-- Record extracts follows --

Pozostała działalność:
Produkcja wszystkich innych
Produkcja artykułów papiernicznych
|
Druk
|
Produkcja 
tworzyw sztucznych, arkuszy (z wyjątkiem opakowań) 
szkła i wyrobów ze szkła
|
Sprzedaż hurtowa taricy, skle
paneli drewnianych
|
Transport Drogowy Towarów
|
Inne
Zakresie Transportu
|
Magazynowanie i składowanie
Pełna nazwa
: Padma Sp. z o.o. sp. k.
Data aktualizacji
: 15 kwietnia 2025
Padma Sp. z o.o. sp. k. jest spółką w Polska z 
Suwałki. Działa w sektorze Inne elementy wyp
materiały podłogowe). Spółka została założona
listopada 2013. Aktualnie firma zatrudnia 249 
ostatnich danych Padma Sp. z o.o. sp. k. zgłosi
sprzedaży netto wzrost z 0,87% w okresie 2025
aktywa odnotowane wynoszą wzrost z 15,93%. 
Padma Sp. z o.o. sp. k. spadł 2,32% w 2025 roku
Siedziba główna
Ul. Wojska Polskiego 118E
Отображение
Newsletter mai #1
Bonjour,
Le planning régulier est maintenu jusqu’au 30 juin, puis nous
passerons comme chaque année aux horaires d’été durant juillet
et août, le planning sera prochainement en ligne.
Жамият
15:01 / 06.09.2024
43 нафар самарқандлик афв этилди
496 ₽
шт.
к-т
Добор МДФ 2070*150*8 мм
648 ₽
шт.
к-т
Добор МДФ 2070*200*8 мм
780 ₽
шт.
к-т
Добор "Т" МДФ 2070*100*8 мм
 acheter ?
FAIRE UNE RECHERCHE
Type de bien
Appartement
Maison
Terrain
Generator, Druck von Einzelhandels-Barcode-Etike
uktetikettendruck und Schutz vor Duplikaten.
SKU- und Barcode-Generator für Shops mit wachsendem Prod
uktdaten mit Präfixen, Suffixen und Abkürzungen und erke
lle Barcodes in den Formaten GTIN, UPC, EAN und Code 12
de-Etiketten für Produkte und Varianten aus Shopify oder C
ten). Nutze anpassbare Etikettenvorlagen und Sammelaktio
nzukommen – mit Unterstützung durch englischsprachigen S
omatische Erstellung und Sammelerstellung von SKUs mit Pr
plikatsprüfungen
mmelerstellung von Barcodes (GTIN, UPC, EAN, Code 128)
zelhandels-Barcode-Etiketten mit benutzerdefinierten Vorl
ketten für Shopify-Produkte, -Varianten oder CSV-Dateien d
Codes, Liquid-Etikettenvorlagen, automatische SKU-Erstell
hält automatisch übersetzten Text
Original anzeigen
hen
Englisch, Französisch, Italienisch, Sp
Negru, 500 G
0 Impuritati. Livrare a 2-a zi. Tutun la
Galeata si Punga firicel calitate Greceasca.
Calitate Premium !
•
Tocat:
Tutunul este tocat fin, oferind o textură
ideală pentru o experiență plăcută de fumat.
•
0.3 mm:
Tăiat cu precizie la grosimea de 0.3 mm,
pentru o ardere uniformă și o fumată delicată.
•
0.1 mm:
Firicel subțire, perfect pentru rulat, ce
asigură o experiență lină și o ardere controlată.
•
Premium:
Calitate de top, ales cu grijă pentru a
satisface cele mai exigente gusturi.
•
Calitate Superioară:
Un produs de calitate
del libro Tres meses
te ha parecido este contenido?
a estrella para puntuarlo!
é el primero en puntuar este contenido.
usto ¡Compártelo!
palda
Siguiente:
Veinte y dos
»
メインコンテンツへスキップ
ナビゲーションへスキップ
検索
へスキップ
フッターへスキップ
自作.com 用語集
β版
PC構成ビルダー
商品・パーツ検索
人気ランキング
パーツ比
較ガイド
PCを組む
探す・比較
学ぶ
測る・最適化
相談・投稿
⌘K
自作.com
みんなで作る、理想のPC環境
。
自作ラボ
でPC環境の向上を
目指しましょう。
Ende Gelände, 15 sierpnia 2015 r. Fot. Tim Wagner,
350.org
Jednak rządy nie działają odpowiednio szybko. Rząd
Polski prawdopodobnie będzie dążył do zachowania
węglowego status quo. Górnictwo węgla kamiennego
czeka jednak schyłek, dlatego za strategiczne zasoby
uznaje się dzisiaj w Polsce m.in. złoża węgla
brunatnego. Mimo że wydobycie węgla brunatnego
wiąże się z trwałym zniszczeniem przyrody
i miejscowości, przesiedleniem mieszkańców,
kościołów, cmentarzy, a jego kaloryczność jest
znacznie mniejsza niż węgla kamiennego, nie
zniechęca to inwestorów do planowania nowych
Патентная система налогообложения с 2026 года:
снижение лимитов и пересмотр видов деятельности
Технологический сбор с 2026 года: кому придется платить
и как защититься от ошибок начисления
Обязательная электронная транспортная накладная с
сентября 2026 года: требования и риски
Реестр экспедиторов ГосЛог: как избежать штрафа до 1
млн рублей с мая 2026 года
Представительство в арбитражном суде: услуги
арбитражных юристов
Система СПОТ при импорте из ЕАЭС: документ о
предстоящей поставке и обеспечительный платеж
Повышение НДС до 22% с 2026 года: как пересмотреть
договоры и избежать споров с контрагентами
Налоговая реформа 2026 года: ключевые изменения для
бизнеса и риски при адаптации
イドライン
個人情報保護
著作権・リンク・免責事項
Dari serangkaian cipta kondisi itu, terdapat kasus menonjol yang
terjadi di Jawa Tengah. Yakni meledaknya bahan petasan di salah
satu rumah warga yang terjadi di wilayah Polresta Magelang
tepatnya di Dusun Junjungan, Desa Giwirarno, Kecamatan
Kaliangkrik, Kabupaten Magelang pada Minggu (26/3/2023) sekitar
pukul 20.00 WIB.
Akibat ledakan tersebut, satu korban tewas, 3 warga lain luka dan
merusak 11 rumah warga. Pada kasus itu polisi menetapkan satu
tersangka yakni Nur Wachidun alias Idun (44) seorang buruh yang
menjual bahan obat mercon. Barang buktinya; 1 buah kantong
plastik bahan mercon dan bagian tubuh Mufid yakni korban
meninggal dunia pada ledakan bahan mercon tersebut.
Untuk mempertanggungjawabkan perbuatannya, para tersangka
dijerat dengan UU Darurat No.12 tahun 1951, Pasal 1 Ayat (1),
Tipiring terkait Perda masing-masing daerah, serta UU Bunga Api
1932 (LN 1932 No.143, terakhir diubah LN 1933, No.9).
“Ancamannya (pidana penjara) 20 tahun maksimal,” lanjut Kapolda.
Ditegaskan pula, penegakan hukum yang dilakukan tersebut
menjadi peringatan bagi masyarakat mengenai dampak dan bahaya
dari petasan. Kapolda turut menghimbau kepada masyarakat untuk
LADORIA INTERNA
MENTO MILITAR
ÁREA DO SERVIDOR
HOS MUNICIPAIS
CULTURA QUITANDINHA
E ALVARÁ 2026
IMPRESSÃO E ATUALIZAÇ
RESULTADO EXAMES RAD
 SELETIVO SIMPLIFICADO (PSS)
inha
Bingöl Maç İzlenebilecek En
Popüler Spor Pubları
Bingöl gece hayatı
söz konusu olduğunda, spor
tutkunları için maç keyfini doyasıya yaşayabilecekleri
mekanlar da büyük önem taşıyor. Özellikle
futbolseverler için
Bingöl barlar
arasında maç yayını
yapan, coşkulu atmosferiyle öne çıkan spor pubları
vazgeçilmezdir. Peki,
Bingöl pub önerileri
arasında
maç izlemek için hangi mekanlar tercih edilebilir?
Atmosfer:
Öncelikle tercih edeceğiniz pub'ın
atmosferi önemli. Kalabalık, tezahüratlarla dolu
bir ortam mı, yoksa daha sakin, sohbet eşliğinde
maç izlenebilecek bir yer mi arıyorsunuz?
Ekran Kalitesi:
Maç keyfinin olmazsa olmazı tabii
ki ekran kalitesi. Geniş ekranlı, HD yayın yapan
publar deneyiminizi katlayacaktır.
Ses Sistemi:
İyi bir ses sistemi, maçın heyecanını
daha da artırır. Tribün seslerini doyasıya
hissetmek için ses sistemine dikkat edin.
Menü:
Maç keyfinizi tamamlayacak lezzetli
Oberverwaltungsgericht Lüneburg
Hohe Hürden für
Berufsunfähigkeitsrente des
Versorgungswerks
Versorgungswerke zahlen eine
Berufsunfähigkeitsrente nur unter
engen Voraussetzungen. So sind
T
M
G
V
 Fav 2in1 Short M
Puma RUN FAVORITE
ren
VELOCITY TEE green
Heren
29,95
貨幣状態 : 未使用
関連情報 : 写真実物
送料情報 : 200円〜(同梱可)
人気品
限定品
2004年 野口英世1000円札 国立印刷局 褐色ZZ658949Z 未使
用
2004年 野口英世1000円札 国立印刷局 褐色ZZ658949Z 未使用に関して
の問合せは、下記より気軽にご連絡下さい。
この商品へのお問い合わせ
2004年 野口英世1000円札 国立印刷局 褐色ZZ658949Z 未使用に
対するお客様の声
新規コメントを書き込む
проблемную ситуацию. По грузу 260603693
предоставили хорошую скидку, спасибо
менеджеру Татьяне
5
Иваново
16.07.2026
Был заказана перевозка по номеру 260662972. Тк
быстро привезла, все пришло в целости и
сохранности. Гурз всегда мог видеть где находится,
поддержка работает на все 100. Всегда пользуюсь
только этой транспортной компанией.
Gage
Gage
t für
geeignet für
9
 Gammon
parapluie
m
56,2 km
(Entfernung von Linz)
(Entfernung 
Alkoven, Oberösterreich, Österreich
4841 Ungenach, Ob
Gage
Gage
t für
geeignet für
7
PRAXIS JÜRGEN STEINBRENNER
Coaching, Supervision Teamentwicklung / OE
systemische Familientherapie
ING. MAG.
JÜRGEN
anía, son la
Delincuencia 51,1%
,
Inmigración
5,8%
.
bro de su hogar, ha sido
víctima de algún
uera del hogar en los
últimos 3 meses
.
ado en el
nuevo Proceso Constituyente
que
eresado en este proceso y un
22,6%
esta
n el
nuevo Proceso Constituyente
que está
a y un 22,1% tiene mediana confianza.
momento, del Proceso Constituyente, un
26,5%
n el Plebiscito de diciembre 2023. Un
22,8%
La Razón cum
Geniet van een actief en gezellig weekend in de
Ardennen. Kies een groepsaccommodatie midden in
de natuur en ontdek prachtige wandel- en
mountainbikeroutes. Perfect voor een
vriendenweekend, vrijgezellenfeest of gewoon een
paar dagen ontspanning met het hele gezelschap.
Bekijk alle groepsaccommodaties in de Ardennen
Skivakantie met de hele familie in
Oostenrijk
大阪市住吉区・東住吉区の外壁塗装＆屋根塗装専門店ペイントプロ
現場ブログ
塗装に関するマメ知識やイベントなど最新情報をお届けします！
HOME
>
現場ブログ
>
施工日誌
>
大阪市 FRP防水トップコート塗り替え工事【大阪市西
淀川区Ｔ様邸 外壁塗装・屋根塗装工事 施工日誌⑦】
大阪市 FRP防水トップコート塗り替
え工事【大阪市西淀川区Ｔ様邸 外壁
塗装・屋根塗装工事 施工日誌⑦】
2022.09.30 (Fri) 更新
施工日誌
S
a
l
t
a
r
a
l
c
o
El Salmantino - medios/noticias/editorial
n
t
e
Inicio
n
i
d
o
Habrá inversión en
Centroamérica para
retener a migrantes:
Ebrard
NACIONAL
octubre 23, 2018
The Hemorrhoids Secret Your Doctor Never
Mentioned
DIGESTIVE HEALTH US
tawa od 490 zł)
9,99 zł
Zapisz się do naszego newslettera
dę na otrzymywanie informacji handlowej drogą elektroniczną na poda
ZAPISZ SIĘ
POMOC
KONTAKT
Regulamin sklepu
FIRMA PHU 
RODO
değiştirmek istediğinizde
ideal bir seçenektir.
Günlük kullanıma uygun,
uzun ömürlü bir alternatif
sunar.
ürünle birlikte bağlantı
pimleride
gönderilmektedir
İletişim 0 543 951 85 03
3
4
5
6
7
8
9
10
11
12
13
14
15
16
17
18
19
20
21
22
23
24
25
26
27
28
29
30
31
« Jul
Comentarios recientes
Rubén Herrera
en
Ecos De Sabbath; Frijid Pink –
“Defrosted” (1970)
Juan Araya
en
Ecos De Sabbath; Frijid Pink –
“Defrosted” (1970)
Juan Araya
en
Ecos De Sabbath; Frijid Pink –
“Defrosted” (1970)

-- Record extracts concluded --

Prompt
Write out the records above exactly, from the opening line to the line with "uktdaten mit Präfixen, Suffixen", including both, with nothing added.

Finished exercise
Pozostała działalność:
Produkcja wszystkich innych
Produkcja artykułów papiernicznych
|
Druk
|
Produkcja 
tworzyw sztucznych, arkuszy (z wyjątkiem opakowań) 
szkła i wyrobów ze szkła
|
Sprzedaż hurtowa taricy, skle
paneli drewnianych
|
Transport Drogowy Towarów
|
Inne
Zakresie Transportu
|
Magazynowanie i składowanie
Pełna nazwa
: Padma Sp. z o.o. sp. k.
Data aktualizacji
: 15 kwietnia 2025
Padma Sp. z o.o. sp. k. jest spółką w Polska z 
Suwałki. Działa w sektorze Inne elementy wyp
materiały podłogowe). Spółka została założona
listopada 2013. Aktualnie firma zatrudnia 249 
ostatnich danych Padma Sp. z o.o. sp. k. zgłosi
sprzedaży netto wzrost z 0,87% w okresie 2025
aktywa odnotowane wynoszą wzrost z 15,93%. 
Padma Sp. z o.o. sp. k. spadł 2,32% w 2025 roku
Siedziba główna
Ul. Wojska Polskiego 118E
Отображение
Newsletter mai #1
Bonjour,
Le planning régulier est maintenu jusqu’au 30 juin, puis nous
passerons comme chaque année aux horaires d’été durant juillet
et août, le planning sera prochainement en ligne.
Жамият
15:01 / 06.09.2024
43 нафар самарқандлик афв этилди
496 ₽
шт.
к-т
Добор МДФ 2070*150*8 мм
648 ₽
шт.
к-т
Добор МДФ 2070*200*8 мм
780 ₽
шт.
к-т
Добор "Т" МДФ 2070*100*8 мм
 acheter ?
FAIRE UNE RECHERCHE
Type de bien
Appartement
Maison
Terrain
Generator, Druck von Einzelhandels-Barcode-Etike
uktetikettendruck und Schutz vor Duplikaten.
SKU- und Barcode-Generator für Shops mit wachsendem Prod
uktdaten mit Präfixen, Suffixen und Abkürzungen und erke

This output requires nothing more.